Read references/source-grounding.md before documenting parameters in more detail or when you need the exact inspected signatures.
Recipe Selection
- Use
monocle as the default when the goal is standard dynamo preprocessing for velocity or vector-field analysis.
- Use
seurat when the user specifically wants Seurat-style highly variable gene selection inside the current Preprocessor wrapper.
- Use
sctransform only when the user explicitly wants that transformation and the environment has KDEpy.
- Use
pearson_residuals when the goal is HVG selection and PCA on adata.X, not layer-preserving velocity normalization.
- Use
monocle_pearson_residuals when the user wants Pearson-residual-based feature selection and PCA but still needs monocle-style normalized layers for downstream velocity analysis.
Read references/recipe-selection.md before choosing a non-default recipe.
Minimal Execution Patterns
For the common case, use the wrapper:
import dynamo as dyn
from dynamo.preprocessing import Preprocessor
adata = dyn.sample_data.zebrafish()
preprocessor = Preprocessor()
preprocessor.preprocess_adata(adata, recipe="monocle")
dyn.tl.reduceDimension(adata, basis="pca")
For recipe customization, configure first, then mutate kwargs, then run the matching method:
import numpy as np
from dynamo.preprocessing import Preprocessor
preprocessor = Preprocessor()
preprocessor.config_monocle_recipe(adata)

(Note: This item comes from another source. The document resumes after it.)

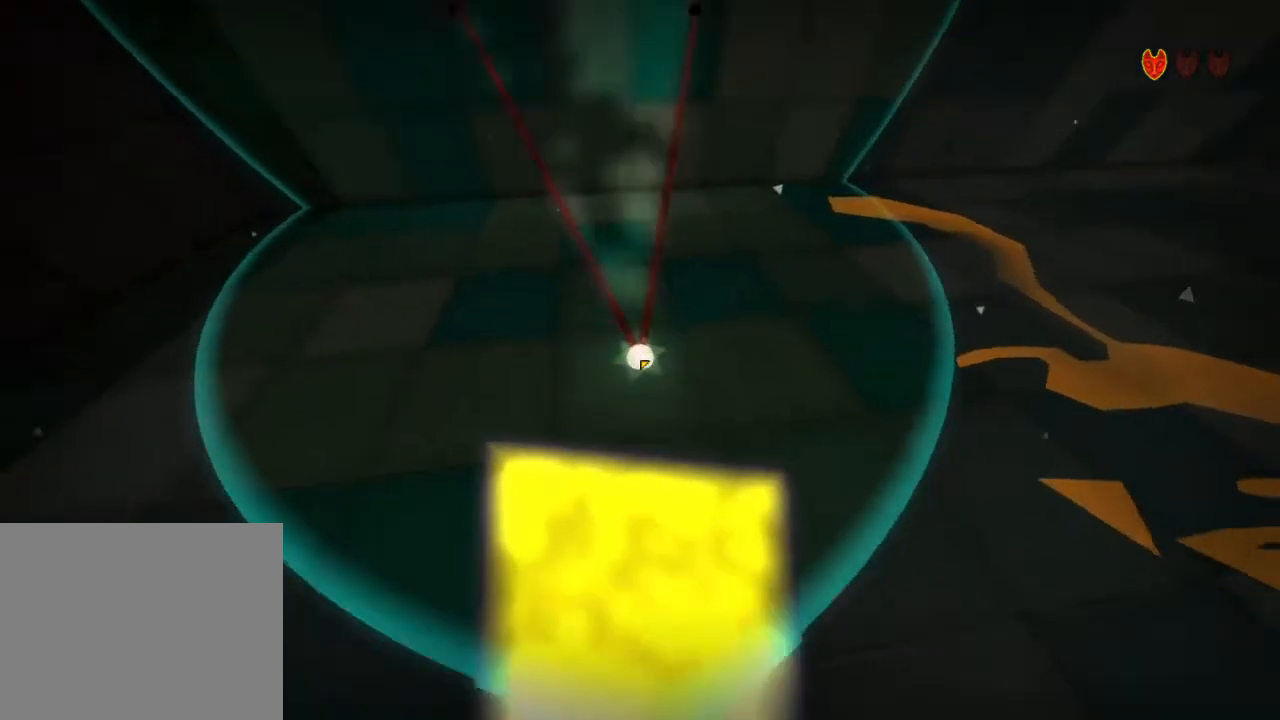
{"keys": ["shift", "w"], "mouse": [], "events": [[267, "mouse_left", "down"], [367, "mouse_left", "up"], [433, "w", "down"], [500, "shift", "down"]]}
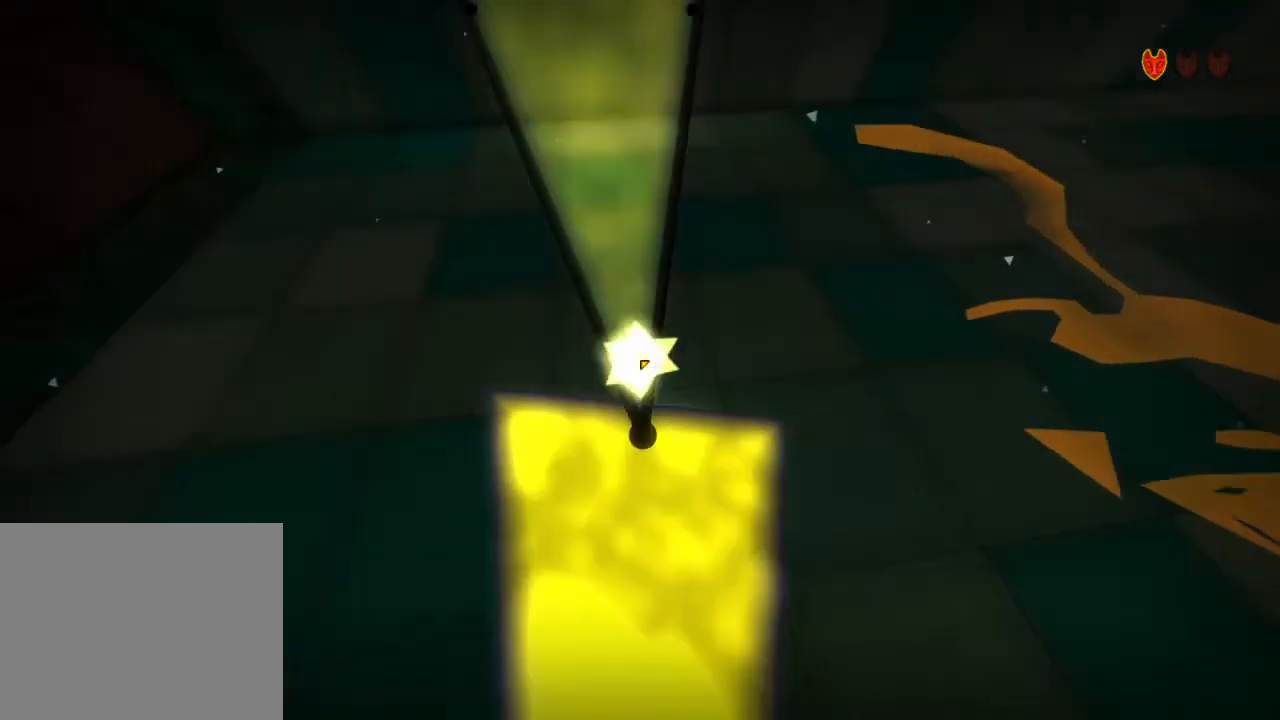
{"keys": [], "mouse": [], "events": [[500, "shift", "up"], [500, "w", "up"]]}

preprocessor.filter_cells_by_outliers_kwargs = {
"filter_bool": None,
"layer": "all",
"min_expr_genes_s": 300,
"min_expr_genes_u": 100,
"min_expr_genes_p": 50,
"max_expr_genes_s": np.inf,
"max_expr_genes_u": np.inf,
"max_expr_genes_p": np.inf,
"shared_count": None,
}
preprocessor.select_genes_kwargs = {
"n_top_genes": 2500,
"sort_by": "cv_dispersion",
"keep_filtered": True,
"SVRs_kwargs": {
"relative_expr": True,
"total_szfactor": "total_Size_Factor",
"min_expr_cells": 0,
"min_expr_avg": 0,
"max_expr_avg": np.inf,
"winsorize": False,
"winsor_perc": (1, 99.5),
"sort_inverse": False,
"svr_gamma": None,
},
}
preprocessor.preprocess_adata_monocle(adata)
For direct stepwise execution, follow the notebook spine:
pp.standardize_adata(adata, tkey, experiment_type)
pp.filter_cells_by_outliers(...)
pp.filter_genes_by_outliers(...)
pp.normalize_by_cells(...)
pp.select_genes(...)
pp.norm_method(...)
pp.pca(...)
dyn.tl.reduceDimension(adata, basis="pca")
Use the stepwise path for debugging or nonstandard workflows, not as the default wrapper replacement.
Validation
After preprocessing, check these items:
adata.obs may contain QC keys such as pass_basic_filter, Size_Factor, nGenes, nCounts, and pMito.
adata.var may contain pass_basic_filter, use_for_pca, and recipe-specific variability metrics.
adata.obsm["X_pca"] should exist after PCA-based recipes.
- Layer-preserving workflows may create normalized layers such as
X_spliced and X_unspliced.
dyn.tl.reduceDimension(adata, basis="pca") should run without shape or key errors.
If notebook-style visualization parity matters, the standard post-check is:
dyn.tl.reduceDimension(adata, basis="pca")
dyn.pl.umap(adata, color=celltype_key)
Constraints
- Do not assume the notebook covers every
recipe branch; the live source adds monocle_pearson_residuals as a distinct hybrid path.
- Pearson residuals and sctransform are intended for
adata.X; using them on velocity-relevant layers can create downstream problems.
sctransform requires KDEpy.
dyn.sample_data.zebrafish() may require data download if the dataset is not cached.
- Prefer the current
dynamo.preprocessing.Preprocessor API over older recipe helpers unless the user explicitly asks for legacy behavior.
Resource Map
- Read
references/recipe-selection.md for branch-by-branch guidance.
- Read
references/source-notebook-map.md to trace each part of the notebook to the generated skill.
- Read
references/source-grounding.md for inspected signatures, doc-derived notes, and source-level recipe branch evidence.
- Read
references/compatibility.md when notebook prose and current source behavior may have drifted.